La source des sanctions économiques remonte aux débuts de la Guerre froide lors des restrictions aux échanges technologiques avec les pays du Pacte de Varsovie. Les premières sanctions multilatérales décrétées par les Nations unies visaient elles des régimes d’apartheid, la Rhodésie (1966) puis l’Afrique du Sud (1969). Mais ces sanctions n’ont conduit qu’à consolider les régimes en place. La chute du mur de Berlin a ensuite coïncidé avec une véritable prolifération des sanctions économiques à des fins diverses et multiples.
Le contexte économique n’a pas facilité leur mise en œuvre, notamment le développement des échanges internationaux et de la mondialisation qui ont accru l’interdépendance entre les pays. Parallèlement, le monde est devenu multipolaire.
Aujourd’hui, les 12 pays soumis à des sanctions des Nations Unis sont des Etats autoritaires et leurs économies sont largement isolées du commerce international. Les Etats-Unis ont leur propre liste et l’Union européenne également, mais les deux ne se recoupent pas. La Suisse aussi pratique des sanctions. Elle suit fidèlement Bruxelles, ainsi que l’a confirmé Marie-Gabrielle Ineichen, directrice du Seco.
Plusieurs enseignements sont à tirer de l’échec fréquent des sanctions économiques depuis un demi-siècle. Premièrement, selon le directeur de l’ECIPE, les sanctions sont plus efficaces lorsqu’elles sont dirigées contre un pays «ami», à l’image des mesures prises par les Etats-Unis contre le Royaume Uni durant la crise de Suez. Deuxièmement, les mesures sont plus efficaces contre des petits pays économiquement dépendants (à l’exception de Cuba).
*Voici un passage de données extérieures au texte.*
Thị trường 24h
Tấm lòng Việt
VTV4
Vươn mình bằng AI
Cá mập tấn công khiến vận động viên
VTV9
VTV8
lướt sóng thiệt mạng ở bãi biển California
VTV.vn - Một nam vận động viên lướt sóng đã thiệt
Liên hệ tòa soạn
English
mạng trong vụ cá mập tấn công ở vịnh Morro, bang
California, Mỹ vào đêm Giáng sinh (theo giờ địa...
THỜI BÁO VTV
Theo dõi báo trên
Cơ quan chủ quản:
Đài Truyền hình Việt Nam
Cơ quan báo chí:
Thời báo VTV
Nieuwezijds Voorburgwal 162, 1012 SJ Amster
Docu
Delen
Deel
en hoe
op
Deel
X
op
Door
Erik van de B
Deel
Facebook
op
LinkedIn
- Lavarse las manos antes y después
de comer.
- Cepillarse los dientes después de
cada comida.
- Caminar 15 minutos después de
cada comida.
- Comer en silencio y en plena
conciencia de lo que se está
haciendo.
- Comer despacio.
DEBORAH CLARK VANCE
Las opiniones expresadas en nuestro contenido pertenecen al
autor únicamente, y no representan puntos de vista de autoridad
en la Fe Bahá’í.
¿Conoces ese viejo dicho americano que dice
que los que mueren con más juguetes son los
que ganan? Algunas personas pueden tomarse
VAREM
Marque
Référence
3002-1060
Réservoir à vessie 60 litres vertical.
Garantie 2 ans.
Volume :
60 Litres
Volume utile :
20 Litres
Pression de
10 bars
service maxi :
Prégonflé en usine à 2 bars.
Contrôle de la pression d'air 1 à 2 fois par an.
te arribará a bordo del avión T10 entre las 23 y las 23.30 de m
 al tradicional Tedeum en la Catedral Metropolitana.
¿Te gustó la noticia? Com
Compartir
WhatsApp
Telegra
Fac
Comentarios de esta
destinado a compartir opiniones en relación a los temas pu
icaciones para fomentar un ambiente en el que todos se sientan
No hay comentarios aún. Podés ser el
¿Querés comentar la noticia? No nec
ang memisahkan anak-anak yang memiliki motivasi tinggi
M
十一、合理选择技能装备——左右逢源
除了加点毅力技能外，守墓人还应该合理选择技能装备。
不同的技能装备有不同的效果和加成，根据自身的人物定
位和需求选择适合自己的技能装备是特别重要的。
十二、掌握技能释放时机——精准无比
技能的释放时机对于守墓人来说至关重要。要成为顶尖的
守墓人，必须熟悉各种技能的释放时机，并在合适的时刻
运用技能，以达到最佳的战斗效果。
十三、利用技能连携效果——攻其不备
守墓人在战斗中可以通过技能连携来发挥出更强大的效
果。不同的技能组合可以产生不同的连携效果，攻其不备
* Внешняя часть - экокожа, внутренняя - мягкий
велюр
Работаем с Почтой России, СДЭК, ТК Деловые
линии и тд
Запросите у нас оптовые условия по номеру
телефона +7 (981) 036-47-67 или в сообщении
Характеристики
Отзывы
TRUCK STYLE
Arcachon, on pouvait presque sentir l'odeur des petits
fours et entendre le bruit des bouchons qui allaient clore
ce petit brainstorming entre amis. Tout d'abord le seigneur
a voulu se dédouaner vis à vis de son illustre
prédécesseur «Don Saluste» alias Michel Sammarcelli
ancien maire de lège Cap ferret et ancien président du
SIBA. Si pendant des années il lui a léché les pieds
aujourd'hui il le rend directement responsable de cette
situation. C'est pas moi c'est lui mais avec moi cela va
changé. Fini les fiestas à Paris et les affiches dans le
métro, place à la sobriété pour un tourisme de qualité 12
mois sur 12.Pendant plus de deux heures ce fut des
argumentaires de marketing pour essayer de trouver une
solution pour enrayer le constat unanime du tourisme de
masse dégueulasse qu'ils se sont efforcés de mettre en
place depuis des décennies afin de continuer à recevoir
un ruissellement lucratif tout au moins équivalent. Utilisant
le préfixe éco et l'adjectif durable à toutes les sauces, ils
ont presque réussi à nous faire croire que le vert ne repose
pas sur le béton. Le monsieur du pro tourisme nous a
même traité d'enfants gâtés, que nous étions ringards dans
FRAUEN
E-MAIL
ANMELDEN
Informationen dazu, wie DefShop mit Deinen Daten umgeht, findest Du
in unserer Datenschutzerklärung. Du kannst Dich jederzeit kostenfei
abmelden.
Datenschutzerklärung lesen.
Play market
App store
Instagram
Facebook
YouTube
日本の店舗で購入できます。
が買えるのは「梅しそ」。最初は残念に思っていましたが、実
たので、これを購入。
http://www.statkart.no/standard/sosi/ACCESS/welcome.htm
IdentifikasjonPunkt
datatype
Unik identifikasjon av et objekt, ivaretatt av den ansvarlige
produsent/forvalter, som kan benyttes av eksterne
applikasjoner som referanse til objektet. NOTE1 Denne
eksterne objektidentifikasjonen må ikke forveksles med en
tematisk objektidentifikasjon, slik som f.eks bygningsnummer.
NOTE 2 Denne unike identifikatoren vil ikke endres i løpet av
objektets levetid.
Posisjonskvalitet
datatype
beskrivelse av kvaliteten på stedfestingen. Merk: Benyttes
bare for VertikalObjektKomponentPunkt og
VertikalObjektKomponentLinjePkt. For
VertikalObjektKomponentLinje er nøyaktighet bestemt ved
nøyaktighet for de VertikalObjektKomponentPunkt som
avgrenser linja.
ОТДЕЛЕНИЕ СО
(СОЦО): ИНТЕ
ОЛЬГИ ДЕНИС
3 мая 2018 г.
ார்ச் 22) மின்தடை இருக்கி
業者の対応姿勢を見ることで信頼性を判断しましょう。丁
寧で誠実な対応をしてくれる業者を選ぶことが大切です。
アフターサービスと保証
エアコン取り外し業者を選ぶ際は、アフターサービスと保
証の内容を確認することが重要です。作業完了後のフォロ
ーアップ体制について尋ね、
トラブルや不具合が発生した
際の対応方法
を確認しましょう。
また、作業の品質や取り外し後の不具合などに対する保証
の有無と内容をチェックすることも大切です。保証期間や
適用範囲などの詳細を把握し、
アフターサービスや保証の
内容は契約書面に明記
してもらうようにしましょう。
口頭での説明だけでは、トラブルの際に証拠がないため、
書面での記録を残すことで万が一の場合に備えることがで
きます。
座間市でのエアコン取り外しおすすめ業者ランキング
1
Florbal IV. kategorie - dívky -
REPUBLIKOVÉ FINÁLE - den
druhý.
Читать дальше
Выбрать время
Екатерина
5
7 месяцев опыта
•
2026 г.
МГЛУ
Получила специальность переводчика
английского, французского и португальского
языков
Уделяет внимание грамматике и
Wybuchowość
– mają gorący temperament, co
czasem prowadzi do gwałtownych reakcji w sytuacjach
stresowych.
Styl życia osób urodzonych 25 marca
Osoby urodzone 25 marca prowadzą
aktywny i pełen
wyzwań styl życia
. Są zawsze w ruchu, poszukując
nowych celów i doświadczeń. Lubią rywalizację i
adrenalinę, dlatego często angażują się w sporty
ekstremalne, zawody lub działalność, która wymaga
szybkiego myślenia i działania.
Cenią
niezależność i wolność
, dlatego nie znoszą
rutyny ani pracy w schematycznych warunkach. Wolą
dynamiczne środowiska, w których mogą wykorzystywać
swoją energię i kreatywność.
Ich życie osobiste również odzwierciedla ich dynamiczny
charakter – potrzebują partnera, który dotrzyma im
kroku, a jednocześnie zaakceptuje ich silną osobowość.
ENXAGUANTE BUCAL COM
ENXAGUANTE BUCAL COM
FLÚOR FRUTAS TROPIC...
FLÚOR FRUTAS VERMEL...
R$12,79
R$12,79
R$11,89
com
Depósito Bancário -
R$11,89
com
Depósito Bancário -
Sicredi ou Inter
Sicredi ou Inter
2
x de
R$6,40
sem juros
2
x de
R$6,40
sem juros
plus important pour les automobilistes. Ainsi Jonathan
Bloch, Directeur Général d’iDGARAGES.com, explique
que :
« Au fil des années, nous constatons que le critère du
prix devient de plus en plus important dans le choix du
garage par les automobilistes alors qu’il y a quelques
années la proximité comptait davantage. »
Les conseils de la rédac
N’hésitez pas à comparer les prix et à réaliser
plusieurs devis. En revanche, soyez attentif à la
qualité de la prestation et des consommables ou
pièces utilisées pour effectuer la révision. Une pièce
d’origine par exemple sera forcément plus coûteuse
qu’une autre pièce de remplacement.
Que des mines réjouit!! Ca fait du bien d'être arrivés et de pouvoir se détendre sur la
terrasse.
Troisièmement, les sanctions ont tendance à fonctionner si elles constituent un prélude à l’emploi de la violence militaire (Kosovo). Et finalement la réussite dépend beaucoup du contexte et du degré du soutien international. Dans le cas de la Syrie, la Russie et la Chine ont apposé leur veto.
Mais non seulement les régimes soumis à des sanctions profitent de ces attaques pour consolider leur pouvoir, si bien que ce sont les plus pauvres du pays qui sont affectés. Mais les sanctions sont coûteuses pour le pays qui définit la sanction.
Pour pallier ces difficultés, depuis le milieu des années 1990, on assiste à une multiplication de sanctions ciblées, appelées «smart sanctions», allant des matières premières (diamant, bois), au gel d’actifs financiers, en passant par des suppressions d’aides financières et la suspension de négociations d’adhésion. L’Union européenne a multiplié ce genre de sanctions. Elle a également sanctionné les violations des droits de l’homme en retirant divers avantages à la Birmanie, la Biélorussie et le Sri Lanka. Mais sans grand impact.
Le succès des sanctions économiques européennes laisse à désirer, selon le directeur de l’ECIPE: «Les pays autoritaires ont d’autres préoccupations que de se soumettre aux pressions économiques ou aux valeurs européennes». La stratégie de la carotte et du bâton produit de meilleurs résultats avec la Turquie et la Serbie. Mais cela n’a pas mené au succès espéré avec la Guinée, le Liberia, le Togo et le Zimbabwe. Un haut degré de dépendance économique ne garantit donc pas le succès, selon Hosuk Lee-Makiyama.
Le problème de base des sanctions «soft» de l’Union européenne est lié à ses faiblesses militaires, selon l’expert. «L’Europe n’est pas une puissance géopolitique», selon le directeur de l’ECIPE. Or sans risque d’intervention militaire, la sanction économique n’est qu’un bluff. D’ailleurs aux Etats-Unis, l’administration qui gère les sanctions économiques est placée sous la responsabilité du Département de la défense.
Enfin, le coût des sanctions économiques se répartit souvent inégalement et provoque des tensions entre les pays qui participent à ces mesures. Les sanctions commerciales contre la Biélorussie ont ainsi été suspendues en 2006 lorsqu’il est apparu que le commerce se contractait de 33% avec la Lettonie et de 26% avec la Pologne alors qu’il augmentait avec l’Allemagne.
La seule arme de l’Europe dans sa politique de sanction, c’est sa stratégie d’intégration. Mais les sanctions ne sont finalement efficaces que pour accroître la popularité du gouvernement qui les décide.
* Gary Hufbauer, Jeffrey Schott, Kimberly Elliott and Barbara Oegg, Economic Sanctions Reconsidered (3rd edition), Peterson Institute for International Economics (2007).